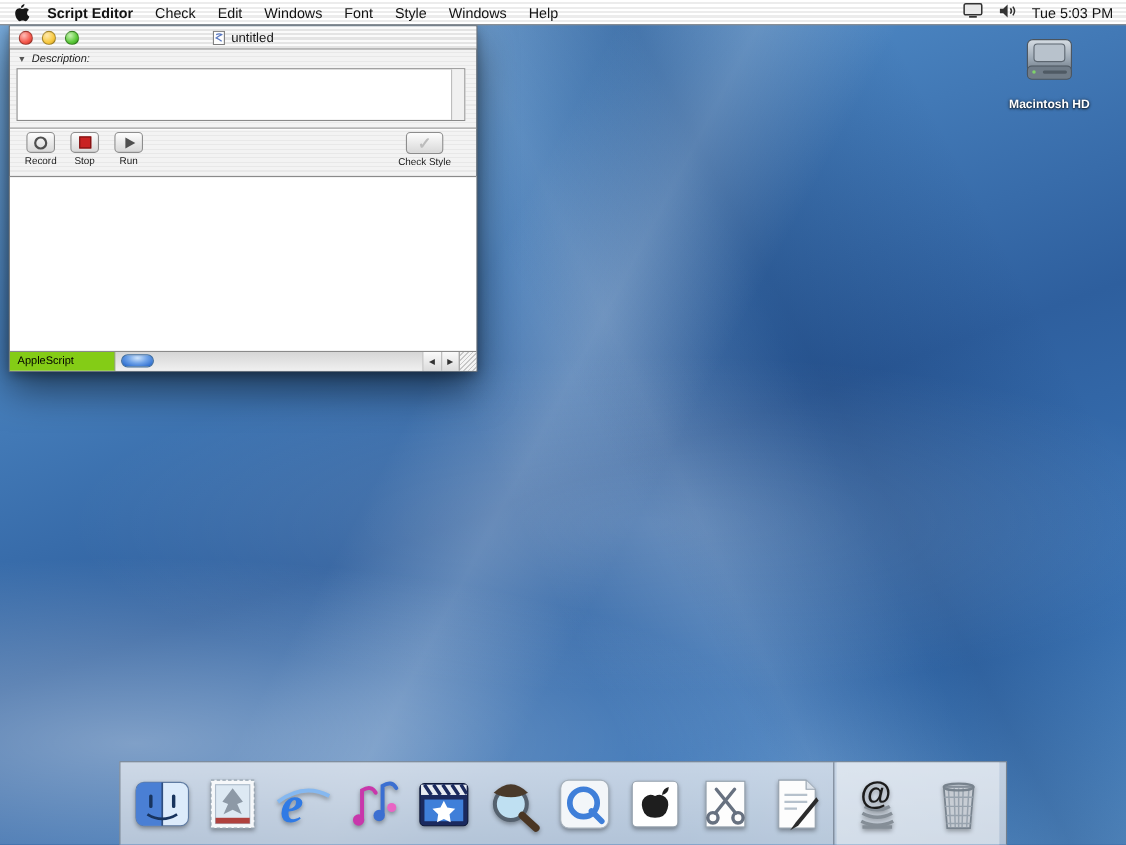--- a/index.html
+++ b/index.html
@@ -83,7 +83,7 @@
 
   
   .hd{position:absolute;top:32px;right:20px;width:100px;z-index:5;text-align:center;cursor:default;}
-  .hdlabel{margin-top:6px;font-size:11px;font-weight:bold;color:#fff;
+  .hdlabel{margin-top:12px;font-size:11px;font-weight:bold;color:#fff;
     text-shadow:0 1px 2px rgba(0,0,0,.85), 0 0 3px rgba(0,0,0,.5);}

_Task prompt:_
I would like the data copied exactly as it stands, with no pictures included.

_Solution to this task:_
--- a/index.html
+++ b/index.html
@@ -83,7 +83,7 @@
 
   
   .hd{position:absolute;top:32px;right:20px;width:100px;z-index:5;text-align:center;cursor:default;}
-  .hdlabel{margin-top:6px;font-size:11px;font-weight:bold;color:#fff;
+  .hdlabel{margin-top:12px;font-size:11px;font-weight:bold;color:#fff;
     text-shadow:0 1px 2px rgba(0,0,0,.85), 0 0 3px rgba(0,0,0,.5);}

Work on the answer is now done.